La paix sociale avant tout


Éducation nationale: les froussards de la République
Marche blanche en hommage à Samuel Paty, Conflans-Sainte-Honorine, 20 octobre 2020. © Samuel Boivin/ NurPhoto/AFP

Le Monde vient de publier des messages entre Samuel Paty et ses collègues, remontant une semaine avant sa mort. Pour les connaisseurs de l’Éducation nationale, la tragédie de Conflans-Sainte-Honorine n’est pas une surprise. Plusieurs indices laissent penser qu’avant l’assassinat de Samuel Paty, sa hiérarchie était en train de le lâcher. Par idéologie, lâcheté et inertie administrative, l’école française sacrifie ses enseignants à l’esprit du « pas de vagues ». 


Pour qui connaît le fonctionnement de l’Éducation nationale, l’assassinat de Samuel Paty n’est pas une surprise. Tragique et prévisible, il résulte des politiques éducatives menées depuis des décennies qui, par idéologie, ont démultiplié les effets de l’islam politique.

(CONSIGNE): Dans le texte étudié, modifiez le passage qui s'ouvre sur les mots « Pour qui connaît » et se clôt sur « de l’islam politique. » : remplacez « Tragique » par « Dramatique », puis recopiez-le.

(DONNÉES DISPONIBLES):

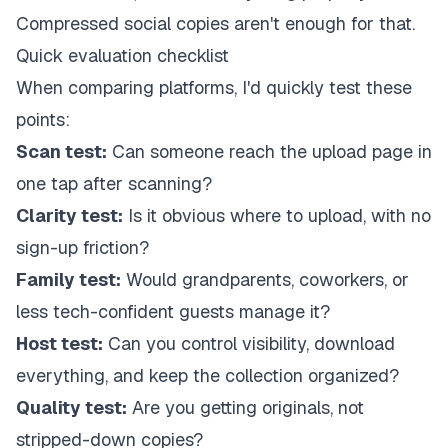
Compressed social copies aren't enough for that.
Quick evaluation checklist
When comparing platforms, I'd quickly test these
points:
Scan test:
Can someone reach the upload page in
one tap after scanning?
Clarity test:
Is it obvious where to upload, with no
sign-up friction?
Family test:
Would grandparents, coworkers, or
less tech-confident guests manage it?
Host test:
Can you control visibility, download
everything, and keep the collection organized?
Quality test:
Are you getting originals, not
stripped-down copies?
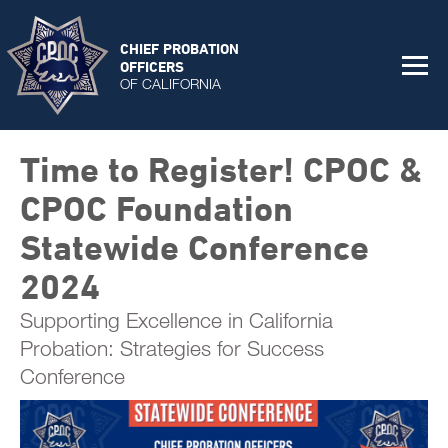
CHIEF PROBATION
OFFICERS
OF CALIFORNIA
Time to Register! CPOC &
CPOC Foundation
Statewide Conference
2024
Supporting Excellence in California
Probation: Strategies for Success
Conference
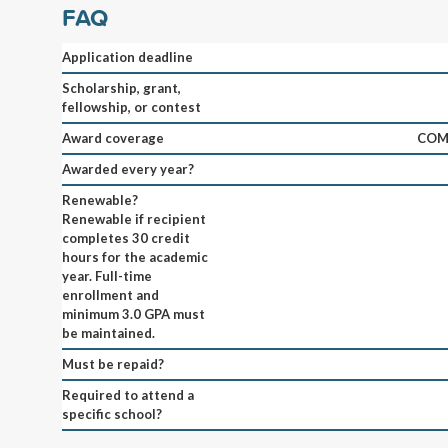
FAQ
Application deadline
Scholarship, grant,
fellowship, or contest
Award coverage
COM
Awarded every year?
Renewable?
Renewable if recipient
completes 30 credit
hours for the academic
year. Full-time
enrollment and
minimum 3.0 GPA must
be maintained.
Must be repaid?
Required to attend a
specific school?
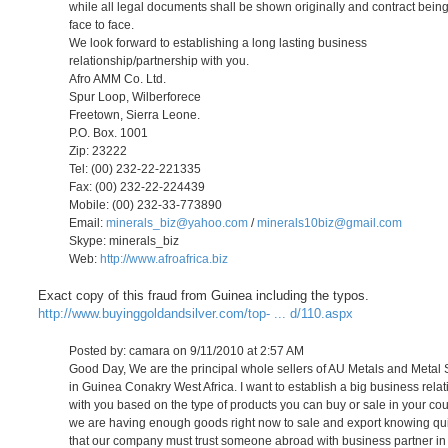
while all legal documents shall be shown originally and contract bein
face to face.
We look forward to establishing a long lasting business
relationship/partnership with you.
Afro AMM Co. Ltd.
Spur Loop, Wilberforece
Freetown, Sierra Leone.
P.O. Box. 1001
Zip: 23222
Tel: (00) 232-22-221335
Fax: (00) 232-22-224439
Mobile: (00) 232-33-773890
Email:
minerals_biz@yahoo.com
/
minerals10biz@gmail.com
Skype: minerals_biz
Web:
http://www.afroafrica.biz
Exact copy of this fraud from Guinea including the typos.
http://www.buyinggoldandsilver.com/top- ... d/110.aspx
Posted by: camara on 9/11/2010 at 2:57 AM
Good Day, We are the principal whole sellers of AU Metals and Metal
in Guinea Conakry West Africa. I want to establish a big business rela
with you based on the type of products you can buy or sale in your cou
we are having enough goods right now to sale and export knowing qui
that our company must trust someone abroad with business partner in 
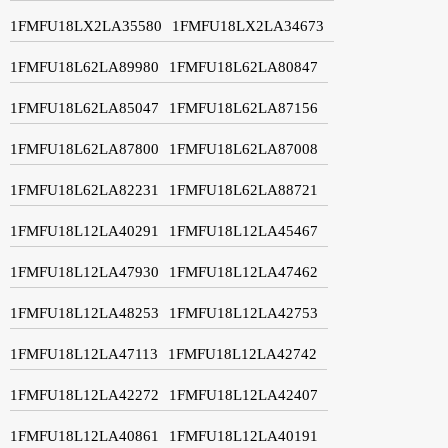
1FMFU18LX2LA35580
1FMFU18LX2LA34673
1FMFU18L62LA89980
1FMFU18L62LA80847
1FMFU18L62LA85047
1FMFU18L62LA87156
1FMFU18L62LA87800
1FMFU18L62LA87008
1FMFU18L62LA82231
1FMFU18L62LA88721
1FMFU18L12LA40291
1FMFU18L12LA45467
1FMFU18L12LA47930
1FMFU18L12LA47462
1FMFU18L12LA48253
1FMFU18L12LA42753
1FMFU18L12LA47113
1FMFU18L12LA42742
1FMFU18L12LA42272
1FMFU18L12LA42407
1FMFU18L12LA40861
1FMFU18L12LA40191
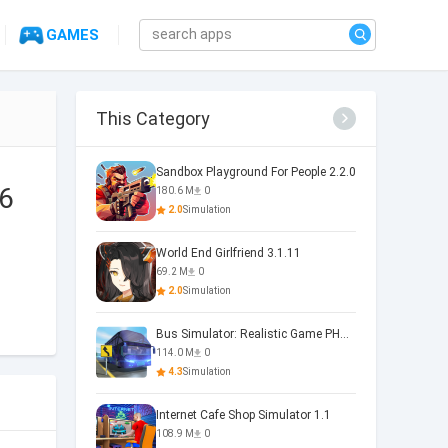
GAMES
This Category
Sandbox Playground For People 2.2.0
.6
180.6 M
0
2.0
Simulation
World End Girlfriend 3.1.11
69.2 M
0
2.0
Simulation
Bus Simulator: Realistic Game PHOENIX 4.34.0
114.0 M
0
4.3
Simulation
Internet Cafe Shop Simulator 1.1
108.9 M
0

(VOTRE RÉPONSE):
Pour qui connaît le fonctionnement de l’Éducation nationale, l’assassinat de Samuel Paty n’est pas une surprise. Dramatique et prévisible, il résulte des politiques éducatives menées depuis des décennies qui, par idéologie, ont démultiplié les effets de l’islam politique.